• **Your instructions**
Where does the word "ético" occur in the data below? Copy each line that holds it.

• **Extracted information**
___

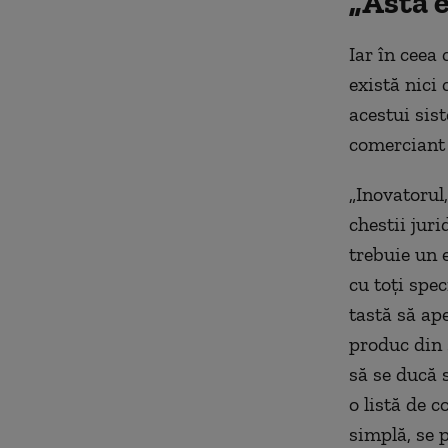
„Asta e
Iar în ceea
există nici
acestui sist
comerciant ş
„Inovatorul,
chestii juri
trebuie un e
cu toţi spec
tastă să ap
produc din 
să se ducă s
o listă de c
simplă, se 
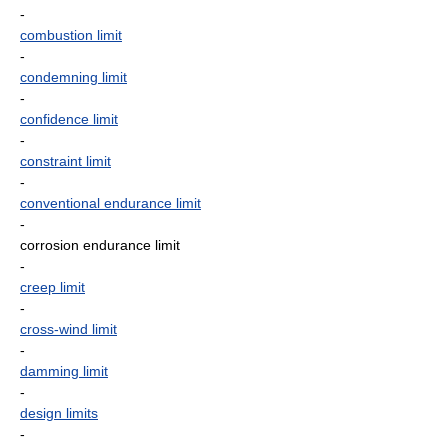
-
combustion limit
-
condemning limit
-
confidence limit
-
constraint limit
-
conventional endurance limit
-
corrosion endurance limit
-
creep limit
-
cross-wind limit
-
damming limit
-
design limits
-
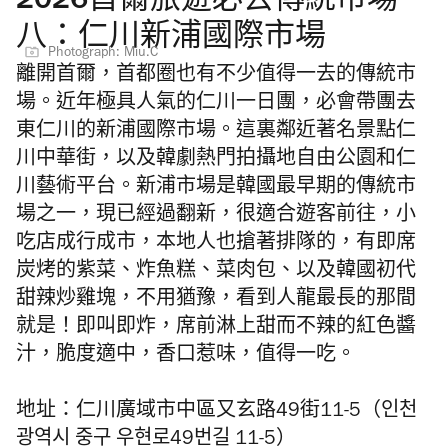
2026首爾旅遊必去傳統市場
八：仁川新浦國際市場
Photograph: Miu.C
離開首爾，首都圈也有不少值得一去的傳統市
場。近年極具人氣的仁川一日團，必會帶團去
東仁川的新浦國際市場。這裏鄰近著名景點仁
川中華街，以及韓劇熱門拍攝地自由公園和仁
川藝術平台。新浦市場是韓國最早期的傳統市
場之一，現已經過翻新，很適合遊客前往，小
吃店成行成市，本地人也搶著排隊的，有即席
炭烤的紫菜、炸魚糕、菜肉包、以及韓國初代
甜辣炒雞塊，不用猶豫，看到人龍最長的那間
就是！即叫即炸，席前淋上甜而不辣的紅色醬
汁，脆度適中，香口惹味，值得一吃。
地址：仁川廣域市中區又玄路49街11-5（인천
광역시 중구 우현로49번길 11-5）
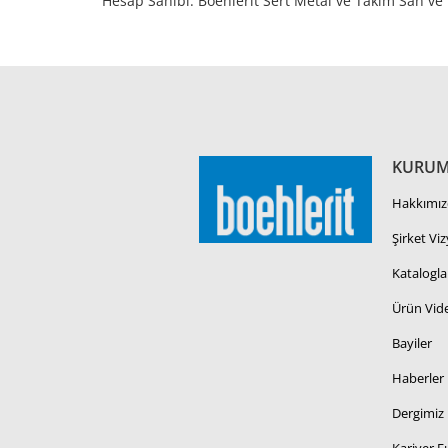
Hesap Sahibi: Boehlerit Sert Metal ve Takım San ve 
KURUM
Hakkımız
Şirket Vi
Katalogla
Ürün Vide
Bayiler
Haberler
Dergimiz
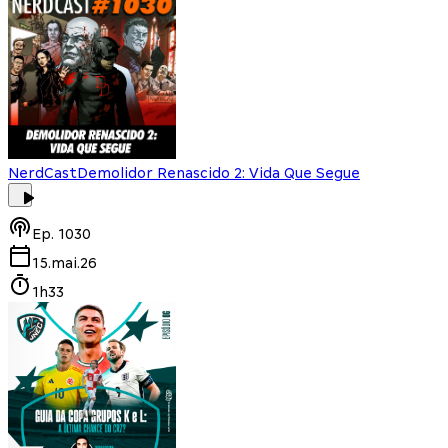
NerdCast
Demolidor Renascido 2: Vida Que Segue
Ep.
1030
15.mai.26
1h33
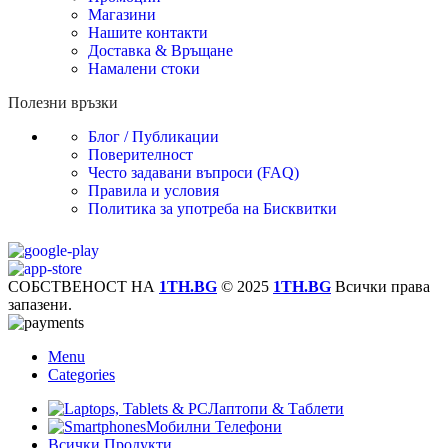
Магазини
Нашите контакти
Доставка & Връщане
Намалени стоки
Полезни връзки
Блог / Публикации
Поверителност
Често задавани въпроси (FAQ)
Правила и условия
Политика за употреба на Бисквитки
СОБСТВЕНОСТ НА
1TH.BG
© 2025
1TH.BG
Всички права
запазени.
Menu
Categories
Лаптопи & Таблети
Мобилни Телефони
Всички Продукти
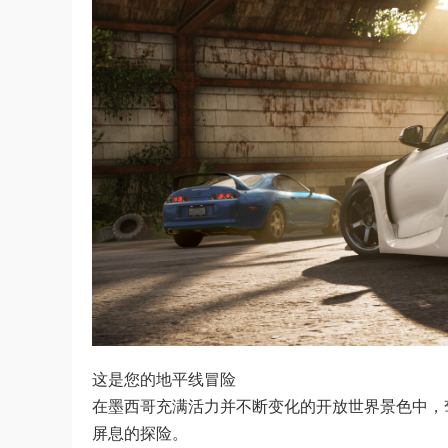
这是您的地平线冒险
在墨西哥充满活力并不断变化的开放世界景色中，
屏息的探险。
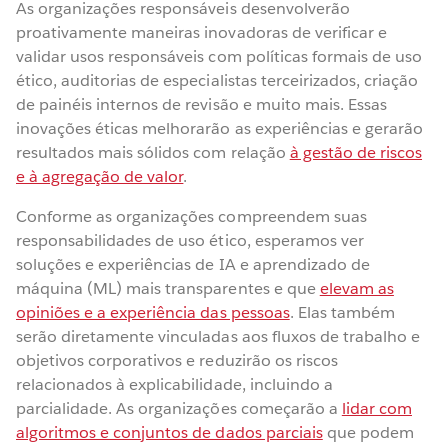
As organizações responsáveis desenvolverão
proativamente maneiras inovadoras de verificar e
validar usos responsáveis com políticas formais de uso
ético, auditorias de especialistas terceirizados, criação
de painéis internos de revisão e muito mais. Essas
inovações éticas melhorarão as experiências e gerarão
resultados mais sólidos com relação
à gestão de riscos
e à agregação de valor
.
Conforme as organizações compreendem suas
responsabilidades de uso ético, esperamos ver
soluções e experiências de IA e aprendizado de
máquina (ML) mais transparentes e que
elevam as
opiniões e a experiência das pessoas
. Elas também
serão diretamente vinculadas aos fluxos de trabalho e
objetivos corporativos e reduzirão os riscos
relacionados à explicabilidade, incluindo a
parcialidade. As organizações começarão a
lidar com
algoritmos e conjuntos de dados parciais
que podem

___

• **Expected answer**
ético, auditorias de especialistas terceirizados, criação
responsabilidades de uso ético, esperamos ver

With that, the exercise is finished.